*What you should do*. Gather every line from the entries below that contains the string "part" and copy each one in full. Case counts.

*Records for this exercise*.
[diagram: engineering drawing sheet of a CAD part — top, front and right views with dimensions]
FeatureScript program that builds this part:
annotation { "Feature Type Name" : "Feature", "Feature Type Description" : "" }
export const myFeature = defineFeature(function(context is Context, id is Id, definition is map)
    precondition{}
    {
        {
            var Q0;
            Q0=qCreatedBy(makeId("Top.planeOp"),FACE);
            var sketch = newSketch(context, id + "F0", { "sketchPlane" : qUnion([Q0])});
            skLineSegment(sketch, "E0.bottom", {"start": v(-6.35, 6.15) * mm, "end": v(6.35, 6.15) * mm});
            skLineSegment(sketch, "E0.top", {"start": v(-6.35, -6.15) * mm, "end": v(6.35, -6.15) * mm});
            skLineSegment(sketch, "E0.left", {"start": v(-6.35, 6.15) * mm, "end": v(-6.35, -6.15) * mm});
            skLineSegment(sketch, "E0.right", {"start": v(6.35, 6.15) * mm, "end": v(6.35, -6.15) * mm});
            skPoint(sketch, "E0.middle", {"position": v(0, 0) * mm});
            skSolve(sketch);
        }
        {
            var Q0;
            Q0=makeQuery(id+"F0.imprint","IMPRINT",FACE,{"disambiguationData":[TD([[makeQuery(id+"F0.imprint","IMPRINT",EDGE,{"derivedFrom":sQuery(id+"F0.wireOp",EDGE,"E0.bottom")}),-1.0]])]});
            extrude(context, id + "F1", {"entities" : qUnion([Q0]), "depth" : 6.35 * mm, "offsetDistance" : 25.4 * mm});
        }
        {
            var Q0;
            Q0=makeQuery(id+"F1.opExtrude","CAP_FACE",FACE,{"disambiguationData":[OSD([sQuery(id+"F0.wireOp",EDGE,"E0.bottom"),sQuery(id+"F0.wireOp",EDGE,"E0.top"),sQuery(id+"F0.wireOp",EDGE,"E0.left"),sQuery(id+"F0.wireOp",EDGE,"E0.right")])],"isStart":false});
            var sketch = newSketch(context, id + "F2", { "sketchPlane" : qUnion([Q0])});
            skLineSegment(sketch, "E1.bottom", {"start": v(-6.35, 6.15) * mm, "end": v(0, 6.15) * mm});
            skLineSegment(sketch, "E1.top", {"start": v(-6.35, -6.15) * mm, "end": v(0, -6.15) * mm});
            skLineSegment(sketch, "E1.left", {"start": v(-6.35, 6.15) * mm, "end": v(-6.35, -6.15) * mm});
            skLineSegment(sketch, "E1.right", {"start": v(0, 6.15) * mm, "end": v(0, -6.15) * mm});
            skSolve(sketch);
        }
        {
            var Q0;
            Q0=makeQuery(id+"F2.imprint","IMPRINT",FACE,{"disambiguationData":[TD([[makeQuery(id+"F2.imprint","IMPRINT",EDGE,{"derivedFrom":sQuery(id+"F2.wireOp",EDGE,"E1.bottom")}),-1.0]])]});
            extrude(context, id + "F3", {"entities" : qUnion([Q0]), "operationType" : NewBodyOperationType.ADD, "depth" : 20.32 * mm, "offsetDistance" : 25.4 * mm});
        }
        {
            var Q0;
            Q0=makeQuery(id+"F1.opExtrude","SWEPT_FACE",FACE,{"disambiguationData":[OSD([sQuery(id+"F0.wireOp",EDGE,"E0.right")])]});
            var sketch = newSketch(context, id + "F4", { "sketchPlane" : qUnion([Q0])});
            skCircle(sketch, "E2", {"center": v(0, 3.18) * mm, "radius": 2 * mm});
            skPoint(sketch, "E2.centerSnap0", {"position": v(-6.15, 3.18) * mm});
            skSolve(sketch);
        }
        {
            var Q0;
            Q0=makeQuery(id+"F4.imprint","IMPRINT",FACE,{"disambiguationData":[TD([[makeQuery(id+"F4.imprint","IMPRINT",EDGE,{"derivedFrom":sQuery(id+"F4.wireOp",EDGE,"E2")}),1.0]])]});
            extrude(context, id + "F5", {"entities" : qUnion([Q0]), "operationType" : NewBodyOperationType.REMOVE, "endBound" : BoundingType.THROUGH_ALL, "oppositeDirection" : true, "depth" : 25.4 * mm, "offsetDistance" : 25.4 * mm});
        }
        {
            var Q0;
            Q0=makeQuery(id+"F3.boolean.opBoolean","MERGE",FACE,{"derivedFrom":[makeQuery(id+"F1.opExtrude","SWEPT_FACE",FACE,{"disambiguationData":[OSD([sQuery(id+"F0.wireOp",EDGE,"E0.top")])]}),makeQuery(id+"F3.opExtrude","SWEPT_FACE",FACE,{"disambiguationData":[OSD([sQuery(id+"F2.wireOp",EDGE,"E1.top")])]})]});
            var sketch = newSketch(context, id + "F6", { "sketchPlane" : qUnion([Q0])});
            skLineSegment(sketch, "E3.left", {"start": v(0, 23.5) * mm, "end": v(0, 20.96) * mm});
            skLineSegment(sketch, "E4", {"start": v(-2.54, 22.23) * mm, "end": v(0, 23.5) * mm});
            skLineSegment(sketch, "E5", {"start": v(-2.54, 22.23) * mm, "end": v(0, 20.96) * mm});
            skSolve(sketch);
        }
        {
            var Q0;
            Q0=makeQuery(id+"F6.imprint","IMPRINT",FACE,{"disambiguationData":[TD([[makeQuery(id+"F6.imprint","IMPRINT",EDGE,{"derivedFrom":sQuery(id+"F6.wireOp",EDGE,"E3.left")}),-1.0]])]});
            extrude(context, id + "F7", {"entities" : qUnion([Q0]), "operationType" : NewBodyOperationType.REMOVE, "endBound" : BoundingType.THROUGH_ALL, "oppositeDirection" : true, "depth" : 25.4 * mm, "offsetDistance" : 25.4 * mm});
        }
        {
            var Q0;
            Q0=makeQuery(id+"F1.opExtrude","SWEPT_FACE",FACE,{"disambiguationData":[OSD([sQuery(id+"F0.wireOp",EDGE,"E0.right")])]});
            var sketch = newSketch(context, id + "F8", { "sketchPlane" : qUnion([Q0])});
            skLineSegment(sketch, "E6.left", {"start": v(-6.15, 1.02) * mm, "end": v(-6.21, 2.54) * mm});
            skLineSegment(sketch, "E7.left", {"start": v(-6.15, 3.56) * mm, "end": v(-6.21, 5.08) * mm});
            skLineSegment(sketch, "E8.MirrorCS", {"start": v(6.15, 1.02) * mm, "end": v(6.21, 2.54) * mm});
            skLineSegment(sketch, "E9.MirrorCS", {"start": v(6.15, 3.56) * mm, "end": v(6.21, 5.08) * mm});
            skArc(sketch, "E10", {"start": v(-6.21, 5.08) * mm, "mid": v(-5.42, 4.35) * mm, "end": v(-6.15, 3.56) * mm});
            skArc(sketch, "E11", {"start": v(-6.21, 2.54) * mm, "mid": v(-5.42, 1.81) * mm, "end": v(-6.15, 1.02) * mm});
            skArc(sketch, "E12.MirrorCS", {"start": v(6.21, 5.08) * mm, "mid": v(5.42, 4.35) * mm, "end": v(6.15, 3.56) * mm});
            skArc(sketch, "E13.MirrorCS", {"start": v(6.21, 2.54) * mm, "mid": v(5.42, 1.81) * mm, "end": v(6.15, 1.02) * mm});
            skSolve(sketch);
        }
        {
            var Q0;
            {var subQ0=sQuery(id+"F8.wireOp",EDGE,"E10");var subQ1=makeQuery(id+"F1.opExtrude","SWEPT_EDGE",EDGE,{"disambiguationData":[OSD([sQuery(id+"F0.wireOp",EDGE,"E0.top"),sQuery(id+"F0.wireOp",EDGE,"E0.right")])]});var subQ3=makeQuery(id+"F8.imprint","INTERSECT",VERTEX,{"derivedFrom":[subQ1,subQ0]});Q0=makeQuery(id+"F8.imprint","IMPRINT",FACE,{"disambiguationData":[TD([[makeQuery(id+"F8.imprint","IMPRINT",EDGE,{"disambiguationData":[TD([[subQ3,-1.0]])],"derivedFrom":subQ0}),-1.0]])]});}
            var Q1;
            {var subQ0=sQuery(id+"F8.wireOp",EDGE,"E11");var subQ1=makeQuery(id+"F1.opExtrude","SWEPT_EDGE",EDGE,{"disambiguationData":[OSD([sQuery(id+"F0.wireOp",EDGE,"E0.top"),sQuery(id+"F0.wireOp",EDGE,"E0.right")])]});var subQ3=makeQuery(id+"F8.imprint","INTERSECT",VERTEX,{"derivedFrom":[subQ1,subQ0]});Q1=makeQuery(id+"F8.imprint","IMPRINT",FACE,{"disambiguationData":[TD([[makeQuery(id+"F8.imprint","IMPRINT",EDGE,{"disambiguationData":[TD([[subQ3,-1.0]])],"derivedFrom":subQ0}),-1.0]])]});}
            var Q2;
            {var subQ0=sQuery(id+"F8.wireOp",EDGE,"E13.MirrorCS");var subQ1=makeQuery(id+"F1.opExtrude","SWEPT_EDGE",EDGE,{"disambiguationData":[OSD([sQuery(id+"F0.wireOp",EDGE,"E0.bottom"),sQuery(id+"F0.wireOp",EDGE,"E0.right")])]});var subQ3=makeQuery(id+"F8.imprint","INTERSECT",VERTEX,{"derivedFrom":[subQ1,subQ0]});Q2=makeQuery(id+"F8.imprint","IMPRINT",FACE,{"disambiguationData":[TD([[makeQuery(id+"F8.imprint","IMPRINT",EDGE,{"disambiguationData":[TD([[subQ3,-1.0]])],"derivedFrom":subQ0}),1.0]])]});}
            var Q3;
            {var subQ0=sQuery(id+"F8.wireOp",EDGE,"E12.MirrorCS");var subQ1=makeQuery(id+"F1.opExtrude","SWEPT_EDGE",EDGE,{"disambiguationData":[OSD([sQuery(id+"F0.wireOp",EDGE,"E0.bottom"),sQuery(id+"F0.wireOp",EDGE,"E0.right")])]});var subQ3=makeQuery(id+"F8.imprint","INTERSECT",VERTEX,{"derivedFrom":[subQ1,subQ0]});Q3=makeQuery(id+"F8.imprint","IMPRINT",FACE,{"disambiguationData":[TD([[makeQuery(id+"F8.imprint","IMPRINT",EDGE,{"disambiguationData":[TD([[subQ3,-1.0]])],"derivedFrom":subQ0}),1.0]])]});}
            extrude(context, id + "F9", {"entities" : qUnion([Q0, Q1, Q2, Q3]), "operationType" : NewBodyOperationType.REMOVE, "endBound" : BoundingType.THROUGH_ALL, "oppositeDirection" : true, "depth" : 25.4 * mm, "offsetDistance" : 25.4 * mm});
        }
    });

*Output below*.
[diagram: engineering drawing sheet of a CAD part — top, front and right views with dimensions]
FeatureScript program that builds this part:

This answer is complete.